● **Work order**: Update the lines of the material starting at "9-1: Primeiros passos no Jest" and ending at "Bloco 11: Introdução - React", replacing "Projeto" with "Project" and leaving everything else unchanged. Return only those lines.
------------------------------------------------------------
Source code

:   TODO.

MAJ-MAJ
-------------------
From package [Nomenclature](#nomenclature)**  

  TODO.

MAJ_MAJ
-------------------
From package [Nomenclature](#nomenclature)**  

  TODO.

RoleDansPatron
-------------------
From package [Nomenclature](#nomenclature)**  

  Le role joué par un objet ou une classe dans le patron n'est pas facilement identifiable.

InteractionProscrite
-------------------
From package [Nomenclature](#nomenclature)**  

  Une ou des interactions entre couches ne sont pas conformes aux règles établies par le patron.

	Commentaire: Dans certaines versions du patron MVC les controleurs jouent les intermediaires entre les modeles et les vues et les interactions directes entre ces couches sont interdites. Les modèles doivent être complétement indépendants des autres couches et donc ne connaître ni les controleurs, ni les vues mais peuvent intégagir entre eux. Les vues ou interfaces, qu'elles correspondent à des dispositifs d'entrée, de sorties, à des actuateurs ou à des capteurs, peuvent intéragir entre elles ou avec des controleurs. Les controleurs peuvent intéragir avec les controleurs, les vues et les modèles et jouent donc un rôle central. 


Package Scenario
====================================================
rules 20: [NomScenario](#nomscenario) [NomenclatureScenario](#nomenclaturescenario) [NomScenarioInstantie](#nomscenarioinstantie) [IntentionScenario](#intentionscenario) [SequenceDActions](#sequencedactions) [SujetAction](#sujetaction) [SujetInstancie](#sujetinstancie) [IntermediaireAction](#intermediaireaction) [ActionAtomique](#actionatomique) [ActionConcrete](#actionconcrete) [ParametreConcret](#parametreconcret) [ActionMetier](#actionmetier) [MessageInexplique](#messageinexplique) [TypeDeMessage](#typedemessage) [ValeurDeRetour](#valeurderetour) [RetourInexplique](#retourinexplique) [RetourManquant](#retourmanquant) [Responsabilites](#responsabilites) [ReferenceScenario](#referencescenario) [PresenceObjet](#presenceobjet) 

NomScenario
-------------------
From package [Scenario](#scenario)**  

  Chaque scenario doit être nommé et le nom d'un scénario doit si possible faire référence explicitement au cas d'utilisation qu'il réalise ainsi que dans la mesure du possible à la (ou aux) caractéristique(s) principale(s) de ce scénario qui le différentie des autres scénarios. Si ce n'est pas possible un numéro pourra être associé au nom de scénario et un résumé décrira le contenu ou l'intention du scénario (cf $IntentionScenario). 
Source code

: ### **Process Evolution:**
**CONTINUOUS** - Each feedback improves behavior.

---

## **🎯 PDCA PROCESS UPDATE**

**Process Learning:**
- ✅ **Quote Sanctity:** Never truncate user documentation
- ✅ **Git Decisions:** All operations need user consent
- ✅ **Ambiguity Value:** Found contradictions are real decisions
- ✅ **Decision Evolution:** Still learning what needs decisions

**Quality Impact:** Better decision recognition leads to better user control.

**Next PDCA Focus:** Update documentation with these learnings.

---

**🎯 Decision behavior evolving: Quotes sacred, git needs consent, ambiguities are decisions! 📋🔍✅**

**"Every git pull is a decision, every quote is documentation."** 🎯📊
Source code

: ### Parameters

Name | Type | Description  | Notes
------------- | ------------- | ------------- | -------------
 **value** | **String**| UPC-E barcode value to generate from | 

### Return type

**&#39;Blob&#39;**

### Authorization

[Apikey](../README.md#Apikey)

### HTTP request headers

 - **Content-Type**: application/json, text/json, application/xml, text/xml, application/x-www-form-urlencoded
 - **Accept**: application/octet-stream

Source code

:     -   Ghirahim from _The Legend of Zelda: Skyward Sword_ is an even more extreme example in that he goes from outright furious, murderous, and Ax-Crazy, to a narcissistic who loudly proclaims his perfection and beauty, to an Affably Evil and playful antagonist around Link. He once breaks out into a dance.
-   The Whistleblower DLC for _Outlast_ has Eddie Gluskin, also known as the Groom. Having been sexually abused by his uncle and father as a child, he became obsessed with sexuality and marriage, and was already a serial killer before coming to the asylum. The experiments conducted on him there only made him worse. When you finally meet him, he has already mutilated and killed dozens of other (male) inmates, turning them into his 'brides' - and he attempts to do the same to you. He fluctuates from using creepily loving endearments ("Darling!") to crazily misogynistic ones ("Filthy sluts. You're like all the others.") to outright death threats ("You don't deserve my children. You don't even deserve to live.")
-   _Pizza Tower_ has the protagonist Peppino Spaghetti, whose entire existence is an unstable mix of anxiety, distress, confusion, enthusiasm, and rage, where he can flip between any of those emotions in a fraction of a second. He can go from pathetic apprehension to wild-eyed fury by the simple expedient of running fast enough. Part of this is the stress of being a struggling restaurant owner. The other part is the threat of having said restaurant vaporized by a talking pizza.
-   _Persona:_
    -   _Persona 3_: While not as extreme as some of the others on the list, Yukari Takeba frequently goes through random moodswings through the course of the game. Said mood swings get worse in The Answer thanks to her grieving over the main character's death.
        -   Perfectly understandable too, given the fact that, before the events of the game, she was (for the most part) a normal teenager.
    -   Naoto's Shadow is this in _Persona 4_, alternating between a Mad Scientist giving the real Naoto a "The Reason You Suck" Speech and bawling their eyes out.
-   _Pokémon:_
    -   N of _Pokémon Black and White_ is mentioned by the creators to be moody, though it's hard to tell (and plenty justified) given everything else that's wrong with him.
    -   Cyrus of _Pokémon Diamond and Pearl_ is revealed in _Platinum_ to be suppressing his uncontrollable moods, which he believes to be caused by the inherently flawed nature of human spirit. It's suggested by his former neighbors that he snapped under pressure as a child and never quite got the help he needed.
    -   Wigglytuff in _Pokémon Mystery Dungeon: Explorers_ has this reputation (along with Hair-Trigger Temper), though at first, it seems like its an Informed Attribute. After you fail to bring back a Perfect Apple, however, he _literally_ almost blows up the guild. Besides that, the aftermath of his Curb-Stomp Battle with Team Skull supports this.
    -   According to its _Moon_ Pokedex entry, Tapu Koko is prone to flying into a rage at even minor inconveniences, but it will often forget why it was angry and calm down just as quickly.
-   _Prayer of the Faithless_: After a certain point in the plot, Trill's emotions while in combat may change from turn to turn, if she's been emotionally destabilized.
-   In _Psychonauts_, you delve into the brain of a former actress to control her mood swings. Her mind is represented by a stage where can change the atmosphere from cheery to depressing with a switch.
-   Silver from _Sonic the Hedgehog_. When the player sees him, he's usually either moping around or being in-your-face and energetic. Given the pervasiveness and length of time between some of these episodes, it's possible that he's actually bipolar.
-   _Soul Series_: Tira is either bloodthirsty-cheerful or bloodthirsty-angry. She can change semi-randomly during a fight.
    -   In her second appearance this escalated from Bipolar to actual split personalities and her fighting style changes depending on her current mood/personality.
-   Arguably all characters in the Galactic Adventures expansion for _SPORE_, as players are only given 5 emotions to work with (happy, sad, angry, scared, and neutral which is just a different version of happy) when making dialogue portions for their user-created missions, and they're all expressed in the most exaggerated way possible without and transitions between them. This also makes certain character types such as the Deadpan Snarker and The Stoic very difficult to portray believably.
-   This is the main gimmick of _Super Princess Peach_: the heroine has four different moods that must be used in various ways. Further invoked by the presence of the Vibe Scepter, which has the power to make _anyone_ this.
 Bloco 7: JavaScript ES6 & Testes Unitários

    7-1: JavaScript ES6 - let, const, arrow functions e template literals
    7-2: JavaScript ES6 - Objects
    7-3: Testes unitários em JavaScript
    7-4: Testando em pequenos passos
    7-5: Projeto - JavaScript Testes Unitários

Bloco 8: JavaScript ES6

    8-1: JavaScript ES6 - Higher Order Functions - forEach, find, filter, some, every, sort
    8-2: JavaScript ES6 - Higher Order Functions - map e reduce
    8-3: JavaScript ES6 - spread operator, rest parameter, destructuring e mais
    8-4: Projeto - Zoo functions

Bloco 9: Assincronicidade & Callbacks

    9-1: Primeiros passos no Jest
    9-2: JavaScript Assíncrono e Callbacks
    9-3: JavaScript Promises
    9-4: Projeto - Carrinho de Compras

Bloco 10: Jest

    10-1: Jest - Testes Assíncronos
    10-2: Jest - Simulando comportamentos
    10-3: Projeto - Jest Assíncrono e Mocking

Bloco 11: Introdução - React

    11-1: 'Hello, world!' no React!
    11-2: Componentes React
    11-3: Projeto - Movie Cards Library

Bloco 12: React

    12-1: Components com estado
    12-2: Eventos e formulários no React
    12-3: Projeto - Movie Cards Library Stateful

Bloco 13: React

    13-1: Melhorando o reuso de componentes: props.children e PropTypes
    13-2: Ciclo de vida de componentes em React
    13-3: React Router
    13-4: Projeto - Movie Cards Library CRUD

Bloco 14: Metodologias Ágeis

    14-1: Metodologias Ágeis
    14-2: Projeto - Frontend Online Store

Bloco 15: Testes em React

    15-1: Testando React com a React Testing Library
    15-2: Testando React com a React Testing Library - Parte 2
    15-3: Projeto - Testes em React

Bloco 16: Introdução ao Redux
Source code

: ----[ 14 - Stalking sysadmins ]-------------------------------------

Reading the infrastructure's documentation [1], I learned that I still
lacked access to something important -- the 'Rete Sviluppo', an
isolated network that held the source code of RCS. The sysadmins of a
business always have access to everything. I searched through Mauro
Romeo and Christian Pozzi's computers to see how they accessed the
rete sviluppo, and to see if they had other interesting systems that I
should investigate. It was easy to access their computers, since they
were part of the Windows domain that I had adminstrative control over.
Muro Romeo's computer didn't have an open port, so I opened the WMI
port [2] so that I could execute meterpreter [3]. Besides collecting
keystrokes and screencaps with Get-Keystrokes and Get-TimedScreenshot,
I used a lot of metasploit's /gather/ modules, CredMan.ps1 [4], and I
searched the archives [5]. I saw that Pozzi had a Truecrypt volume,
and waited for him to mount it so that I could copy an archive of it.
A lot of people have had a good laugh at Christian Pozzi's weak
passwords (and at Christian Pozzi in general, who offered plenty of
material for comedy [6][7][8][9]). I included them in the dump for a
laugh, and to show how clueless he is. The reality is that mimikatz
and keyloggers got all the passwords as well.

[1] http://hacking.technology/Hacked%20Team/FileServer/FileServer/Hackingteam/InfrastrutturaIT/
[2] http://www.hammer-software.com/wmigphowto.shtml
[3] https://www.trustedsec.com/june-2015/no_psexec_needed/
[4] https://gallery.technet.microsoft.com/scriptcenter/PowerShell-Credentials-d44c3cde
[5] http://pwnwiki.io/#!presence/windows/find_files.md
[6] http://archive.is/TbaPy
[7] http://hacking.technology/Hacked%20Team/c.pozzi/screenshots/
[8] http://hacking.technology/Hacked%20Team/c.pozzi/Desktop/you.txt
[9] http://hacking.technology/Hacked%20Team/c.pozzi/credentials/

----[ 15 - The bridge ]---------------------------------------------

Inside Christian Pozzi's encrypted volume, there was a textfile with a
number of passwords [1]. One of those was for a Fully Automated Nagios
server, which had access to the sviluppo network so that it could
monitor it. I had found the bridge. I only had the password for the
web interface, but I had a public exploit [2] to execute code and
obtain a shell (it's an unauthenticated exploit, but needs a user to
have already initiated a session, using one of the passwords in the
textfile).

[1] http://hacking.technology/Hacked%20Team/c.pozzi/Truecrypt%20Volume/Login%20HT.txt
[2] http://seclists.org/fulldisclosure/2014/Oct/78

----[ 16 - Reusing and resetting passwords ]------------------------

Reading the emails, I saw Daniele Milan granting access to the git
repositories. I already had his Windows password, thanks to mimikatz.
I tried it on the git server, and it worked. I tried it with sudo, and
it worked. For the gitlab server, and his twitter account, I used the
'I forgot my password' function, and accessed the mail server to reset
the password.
------------------------------------------------------------
● **Answer space**:
    9-1: Primeiros passos no Jest
    9-2: JavaScript Assíncrono e Callbacks
    9-3: JavaScript Promises
    9-4: Project - Carrinho de Compras

Bloco 10: Jest

    10-1: Jest - Testes Assíncronos
    10-2: Jest - Simulando comportamentos
    10-3: Project - Jest Assíncrono e Mocking

Bloco 11: Introdução - React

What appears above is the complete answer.